At a roundtable discussion in London, software provider Passport examined new ways in which local authorities can work together to better manage the kerb. Ben Spencer listens in
Competition for kerb space is one of the major conundrums of modern urban mobility. Some authorities are being creative about it, but good practice is not widespread.
“There are individual pockets of good work going on with cities who are doing interesting trials - but none of which are talking or coming together,” says Adam Warnes, vice president of Passport’s UK operations.
Available via application programming interfaces, datasets can be integrated into third-party apps, in the hope that making the data freely available should help improve current services and encourage new transport solutions.
John McArdle, vice president of the British Parking Association (BPA) insists that car park services for consumers have got better over the last 10-20 years, despite conditions on the streets worsening.
“We don’t need to replace all the cars as you only need to look at what happens during school holidays, when just a few percentage points off the traffic makes a tremendous difference,” McArdle adds.
The BPA is looking into how local authorities store their traffic regulations and wants to jump forward to the next stage – which is to have authorities set out their regulations electronically. “This allows drivers to look up an area where they are scheduled to do a delivery or understand the reasons why they received a parking ticket,” he explains.
This process will also let connected cars determine an on-street parking space for shorter trips - while recognising that a car park might be better suited to trips which require longer-term parking.
Khristian Gutierrez, chief revenue officer & managing partner at Passport, believes the best approach is to provide drivers with the highest confidence that there may be a parking space available at a given time.
The company took part in a US trial using ParkChicago’s app which showed drivers those areas where there are parking surges and those where they can park at a cheaper rate.
“What we found is that the driver is no longer frustrated at the idea of the surge and will stay where they are and pay more.
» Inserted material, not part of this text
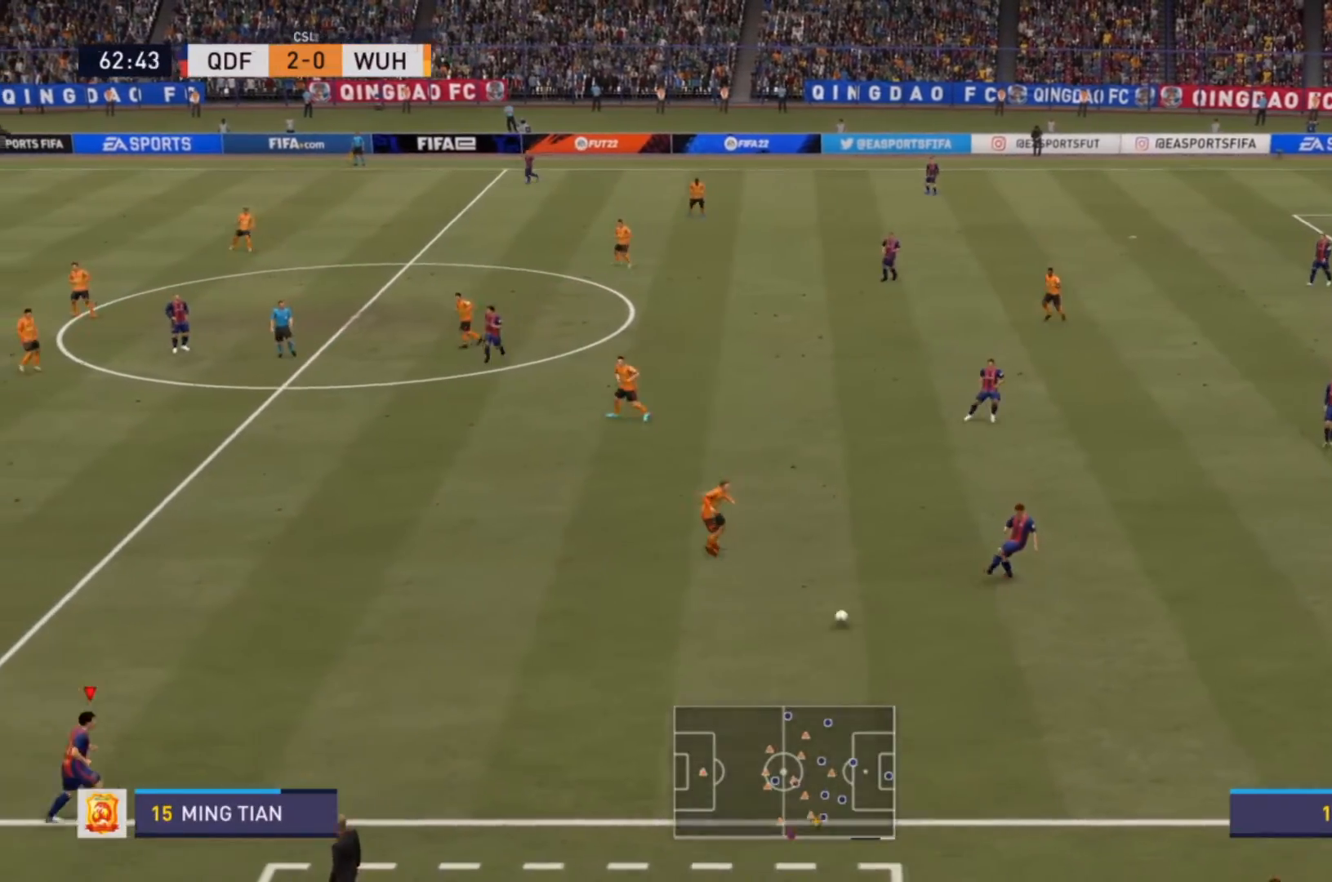
{"buttons": [], "left_stick": "up-right", "right_stick": "center", "events": [[333, "left_stick", "up-right"]]}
They don’t go for the cheaper rate and just like knowing that the council is not screwing them,” Gutierrez adds.
Matthew Evans, executive director at TechUK, suggested that UK authorities could provide a bit more reassurance on the direction of travel to ease the concerns of local authorities.
“Central government could also provide some guiding principles on what local authorities may need to start thinking about when electric scooters end up on the pavements,” he adds.
Evans refers to the efforts by Greenwich Council in London to bring local authorities together in a bid to secure services and platforms and allow them to lead on their specialised areas. “I think we will see more joint ventures in different areas,” Evans conclu des.
McArdle believes that local authorities should put more data out there for traffic management. “TfL have shown you haven’t got to do it yourself. They did not develop apps for dockless bikes - they just opened the data and people developed apps so that you can find them,” he concludes.
Admittedly, a lot of work is needed to combat the evolving demand for kerbside. The siloed approach in which the country’s local authorities have been operating does not seem to be working.
To maximise the opportunities – especially in terms of data availability - a shift toward collaboration may be needed on a much larger scale.